Morris thinks Rumsfeld is obsessed by the meaning of words – (“…Words become for Rumsfeld his own way to regain control over reality and history as he feels it slipping away.” / “…If somehow he gets the right word or the right definition of words, everything will be OK. America will win the war in Iraq, the insurgents will vanish. It’s all a problem of vocabulary.”)


This words and reality thing fascinates me. Generally. A paper by Simon Biggs, Between zero and one: on the unknown knowns, mention of Hallam, E & Ingold, T (2007), Creativity and Cultural Improvisation.
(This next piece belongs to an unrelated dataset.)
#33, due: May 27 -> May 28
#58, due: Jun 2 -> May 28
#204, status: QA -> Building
They claim according to Biggs that “life is unscriptable” and “cannot be codified”, for the world is not a fixed but fluid phenomenon.

The context in the whole section:

Quoting Elizabeth Hallam and Tim Ingold (2007) on Pye, “In the workmanship of risk the quality of the outcome depends at every moment on the exercise of care, judgment and dexterity. The practitioner has continually to make fine adjustments to keep on course, in response to the sensitive monitoring of the conditions of the task as it unfolds”. By contrast the workmanship of certainty “proceeds by the way of a pre-planned series of operations, each of which is mechanically constrained to the extent that the result is predetermined and outside the operative’s control”. However, Hallam and Ingold problematise this duality, noting earlier in the same text that “life is unscriptable” and “cannot be codified”, for the world is not a fixed but fluid phenomenon. Thus, in practice, the workmanship of certainty is never fully realised as no system or set of phenomena is so predetermined and known that we can complete a task in respect of it whilst on auto-pilot. All of our activities are, to some degree, creative and engage the real-time evaluative processes inherent to tacit knowledge. In this sense tacit knowledge and the creative impulse are not the preserve of those engaged in the creative arts but are aspects of life, both extraordinary and quotidian…
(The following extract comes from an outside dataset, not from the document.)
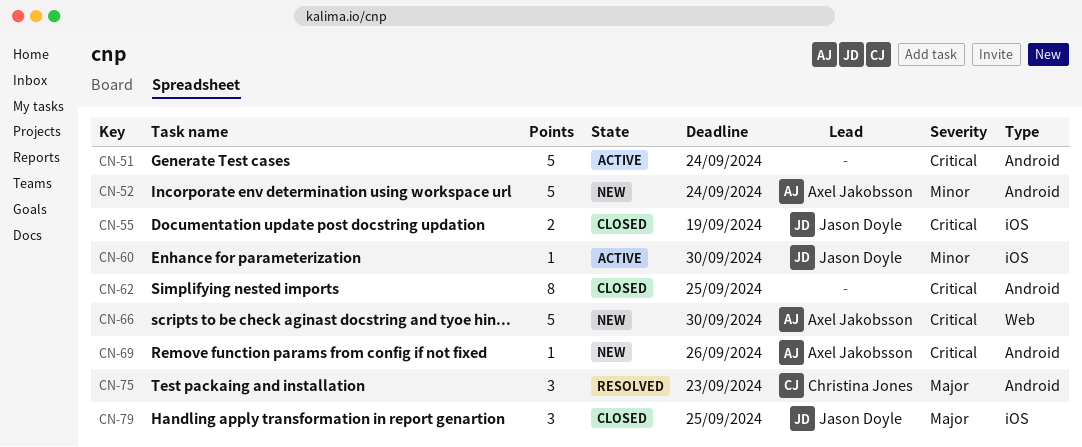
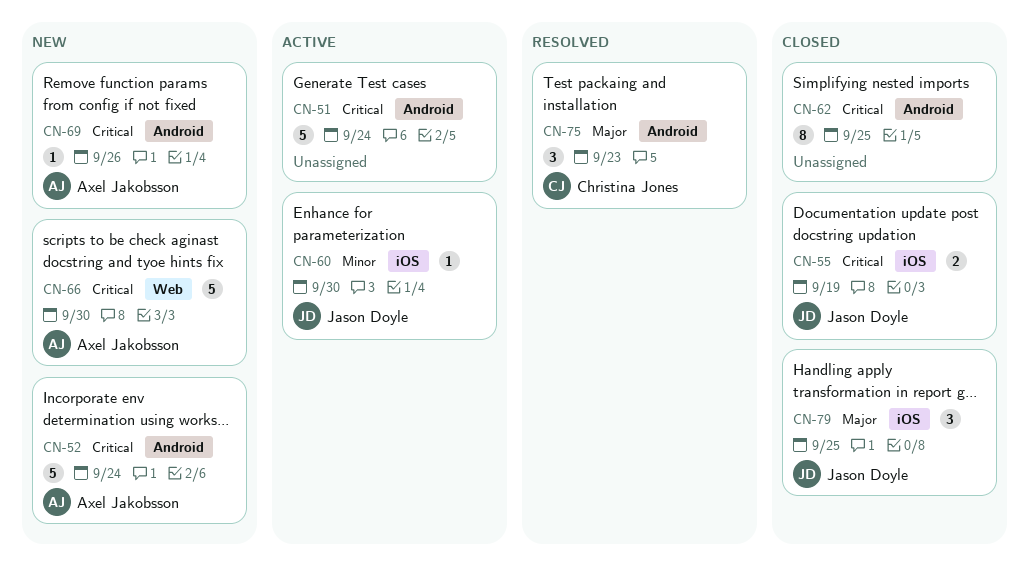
CN-52, priority: Minor -> Critical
The Unknown Known: Telluride Review


♦ A not uncritical intro to a fairly long review (“… film just seems to tread water, both because Morris tediously recycles points he already made in his 2008 look at the Abu Ghraib prison scandal in Standard Operating Procedure and even more because Rumsfeld gives away virtually nothing”)


Having not seen the film yet, I’m in no position to disagree or agree. You’re a cut and dried result type of person – in fiction or non-fiction – or you’re happy to see something incomplete or unresolved. Unfinished, inconclusive, disorganised, fragmented is o.k. by me, as long there is something in there, a little nugget that sparks interest or curiosity. Even just a style of doing something which ultimately fails to deliver. If in a book, a painting, a music composition, a film, something doesn’t quite come off, witnessing the attempt might be worth it alone – that we have learnt something anyway. An scientific experiment never fails – a positive or negative result is still a result – it just doesn’t agree with the hypothesis.

I’m looking forward to the old warmonger reading out his own notes and commenting on them. Will he start picking out words and re-examining them?

Errol Morris Working On Donald Rumsfeld Documentary is the site I lifted the image of Rumsfeld from – a Time cover.


Idling my time till The Unknown Known comes out on DVD, I did a bit of reading on Rumsfeld and came out of it with a deep re-affirmation of a prejudice about the U.S., which was so vehemently expressed by Harold Pinter. At the top it’s a venal, corrupt and amoral society. So top-down, the grasping spreads to the lower stratas. There are sure to be thousands of honest, decent capitalist sausage-makers in the land of the free, who hopefully don’t cheat their workers out of the value of their labour [but don’t bank on it], or their customers either by what they put in their bangers or in over-pricing them, but at the top of this society [in any society perhaps but notably America], as it is easy to see, are a lot of rum Rummy-like people who lie and cheat their way to great riches and have a vicious, nasty un-sympathy for the underdog.


Scott A. Gray’s review, The Unknown Known Directed by Errol Morris, is my core review for now. Looks as it might pretty much cover it. I’ll be on the look out for more as the film is seen more widely.